### WHAT TO WORK ON
Write out the entries exactly, pictures excluded.

[Saved entries]

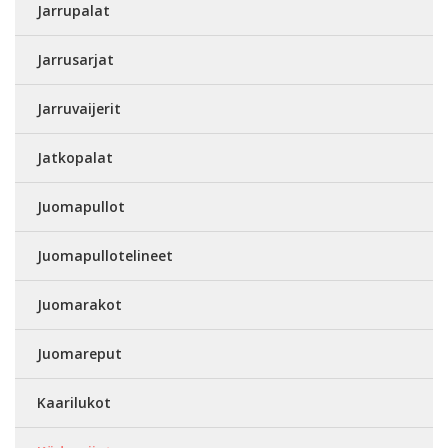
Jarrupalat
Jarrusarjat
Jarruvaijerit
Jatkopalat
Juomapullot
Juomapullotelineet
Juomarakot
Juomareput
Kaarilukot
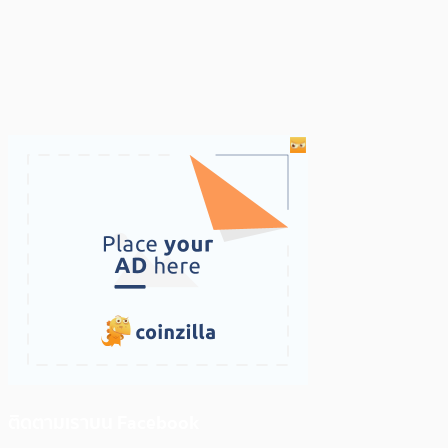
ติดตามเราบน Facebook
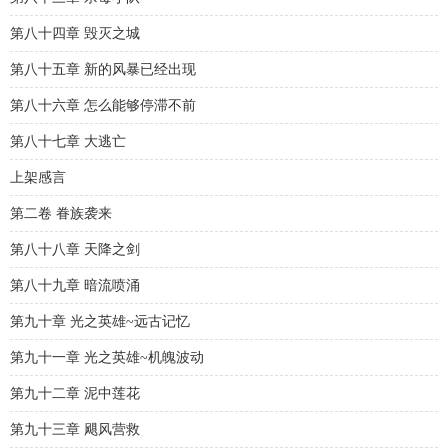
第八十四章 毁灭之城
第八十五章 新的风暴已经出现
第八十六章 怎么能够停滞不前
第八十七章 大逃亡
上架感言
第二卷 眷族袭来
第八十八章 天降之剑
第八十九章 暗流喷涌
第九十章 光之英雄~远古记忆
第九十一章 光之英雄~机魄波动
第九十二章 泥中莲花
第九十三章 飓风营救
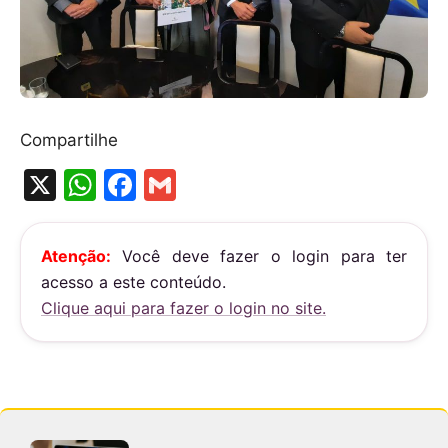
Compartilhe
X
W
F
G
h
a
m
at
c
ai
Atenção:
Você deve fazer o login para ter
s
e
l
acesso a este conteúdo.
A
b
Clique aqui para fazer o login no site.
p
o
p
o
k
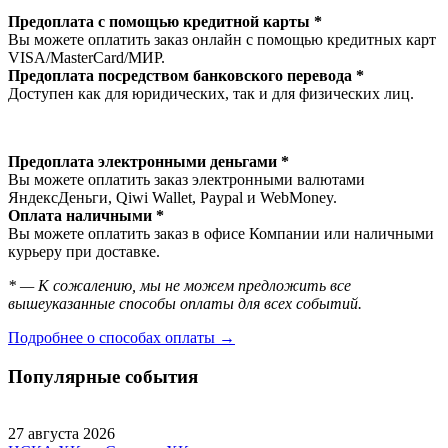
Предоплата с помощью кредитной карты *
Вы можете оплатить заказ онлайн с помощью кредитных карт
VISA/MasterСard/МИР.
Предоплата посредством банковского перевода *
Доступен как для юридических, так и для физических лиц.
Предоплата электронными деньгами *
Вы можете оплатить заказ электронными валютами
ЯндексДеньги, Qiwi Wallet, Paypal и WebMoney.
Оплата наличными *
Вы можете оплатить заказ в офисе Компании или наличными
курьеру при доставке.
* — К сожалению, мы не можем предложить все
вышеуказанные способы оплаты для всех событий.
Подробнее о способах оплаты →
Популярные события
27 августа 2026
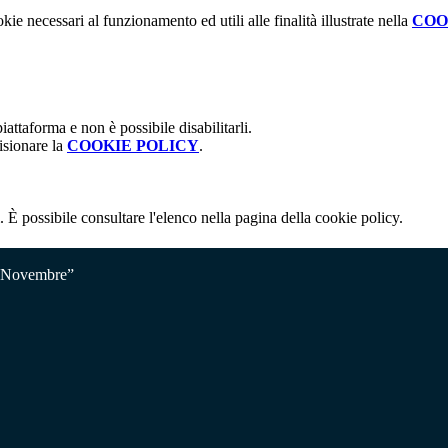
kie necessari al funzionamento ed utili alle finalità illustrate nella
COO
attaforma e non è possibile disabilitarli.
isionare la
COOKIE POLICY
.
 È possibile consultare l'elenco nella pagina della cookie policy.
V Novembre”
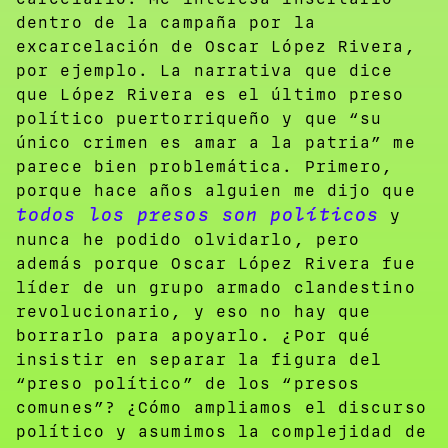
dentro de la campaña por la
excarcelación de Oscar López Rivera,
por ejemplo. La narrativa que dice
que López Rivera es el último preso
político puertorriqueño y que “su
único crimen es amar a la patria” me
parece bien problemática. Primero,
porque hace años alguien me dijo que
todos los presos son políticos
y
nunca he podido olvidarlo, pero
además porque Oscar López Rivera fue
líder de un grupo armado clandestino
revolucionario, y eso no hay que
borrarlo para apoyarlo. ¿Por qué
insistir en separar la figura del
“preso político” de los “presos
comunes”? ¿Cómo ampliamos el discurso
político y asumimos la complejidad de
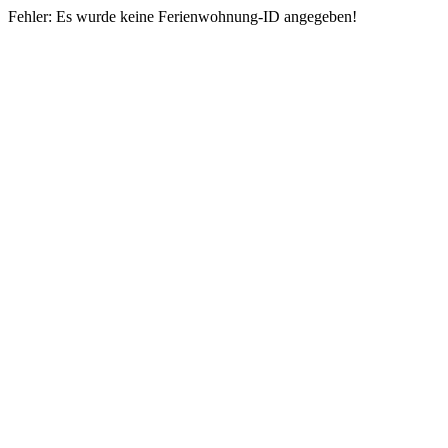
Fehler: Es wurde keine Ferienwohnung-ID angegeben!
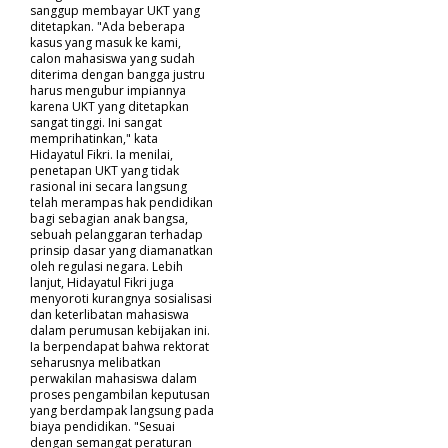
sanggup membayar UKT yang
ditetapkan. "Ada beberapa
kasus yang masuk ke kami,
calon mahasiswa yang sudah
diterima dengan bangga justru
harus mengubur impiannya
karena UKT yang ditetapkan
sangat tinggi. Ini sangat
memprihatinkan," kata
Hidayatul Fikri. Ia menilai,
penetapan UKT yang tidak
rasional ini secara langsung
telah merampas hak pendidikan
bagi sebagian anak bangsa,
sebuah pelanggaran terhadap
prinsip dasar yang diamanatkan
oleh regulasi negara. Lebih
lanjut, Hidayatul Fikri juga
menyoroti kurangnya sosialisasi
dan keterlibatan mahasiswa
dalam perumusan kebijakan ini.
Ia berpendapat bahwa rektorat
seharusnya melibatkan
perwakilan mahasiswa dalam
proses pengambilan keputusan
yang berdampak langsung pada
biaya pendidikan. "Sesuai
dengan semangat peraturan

### REPLY
Jarrupalat
Jarrusarjat
Jarruvaijerit
Jatkopalat
Juomapullot
Juomapullotelineet
Juomarakot
Juomareput
Kaarilukot
ติดตามเราบน Facebook
第八十四章 毁灭之城
第八十五章 新的风暴已经出现
第八十六章 怎么能够停滞不前
第八十七章 大逃亡
上架感言
第二卷 眷族袭来
第八十八章 天降之剑
第八十九章 暗流喷涌
第九十章 光之英雄~远古记忆
第九十一章 光之英雄~机魄波动
第九十二章 泥中莲花
第九十三章 飓风营救
Compartilhe
X
W
F
G
h
a
m
at
c
ai
Atenção:
Você deve fazer o login para ter
s
e
l
acesso a este conteúdo.
A
b
Clique aqui para fazer o login no site.
p
o
p
o
k
Предоплата с помощью кредитной карты *
Вы можете оплатить заказ онлайн с помощью кредитных карт
VISA/MasterСard/МИР.
Предоплата посредством банковского перевода *
Доступен как для юридических, так и для физических лиц.
Предоплата электронными деньгами *
Вы можете оплатить заказ электронными валютами
ЯндексДеньги, Qiwi Wallet, Paypal и WebMoney.
Оплата наличными *
Вы можете оплатить заказ в офисе Компании или наличными
курьеру при доставке.
* — К сожалению, мы не можем предложить все
вышеуказанные способы оплаты для всех событий.
Подробнее о способах оплаты →
Популярные события
27 августа 2026
kie necessari al funzionamento ed utili alle finalità illustrate nella
COO
attaforma e non è possibile disabilitarli.
isionare la
COOKIE POLICY
.
 È possibile consultare l'elenco nella pagina della cookie policy.
V Novembre”
dentro de la campaña por la
excarcelación de Oscar López Rivera,
por ejemplo. La narrativa que dice
que López Rivera es el último preso
político puertorriqueño y que “su
único crimen es amar a la patria” me
parece bien problemática. Primero,
porque hace años alguien me dijo que
todos los presos son políticos
y
nunca he podido olvidarlo, pero
además porque Oscar López Rivera fue
líder de un grupo armado clandestino
revolucionario, y eso no hay que
borrarlo para apoyarlo. ¿Por qué
insistir en separar la figura del
“preso político” de los “presos
comunes”? ¿Cómo ampliamos el discurso
político y asumimos la complejidad de
Fehler: Es wurde keine Ferienwohnung-ID angegeben!
sanggup membayar UKT yang
ditetapkan. "Ada beberapa
kasus yang masuk ke kami,
calon mahasiswa yang sudah
diterima dengan bangga justru
harus mengubur impiannya
karena UKT yang ditetapkan
sangat tinggi. Ini sangat
memprihatinkan," kata
Hidayatul Fikri. Ia menilai,
penetapan UKT yang tidak
rasional ini secara langsung
telah merampas hak pendidikan
bagi sebagian anak bangsa,
sebuah pelanggaran terhadap
prinsip dasar yang diamanatkan
oleh regulasi negara. Lebih
lanjut, Hidayatul Fikri juga
menyoroti kurangnya sosialisasi
dan keterlibatan mahasiswa
dalam perumusan kebijakan ini.
Ia berpendapat bahwa rektorat
seharusnya melibatkan
perwakilan mahasiswa dalam
proses pengambilan keputusan
yang berdampak langsung pada
biaya pendidikan. "Sesuai
dengan semangat peraturan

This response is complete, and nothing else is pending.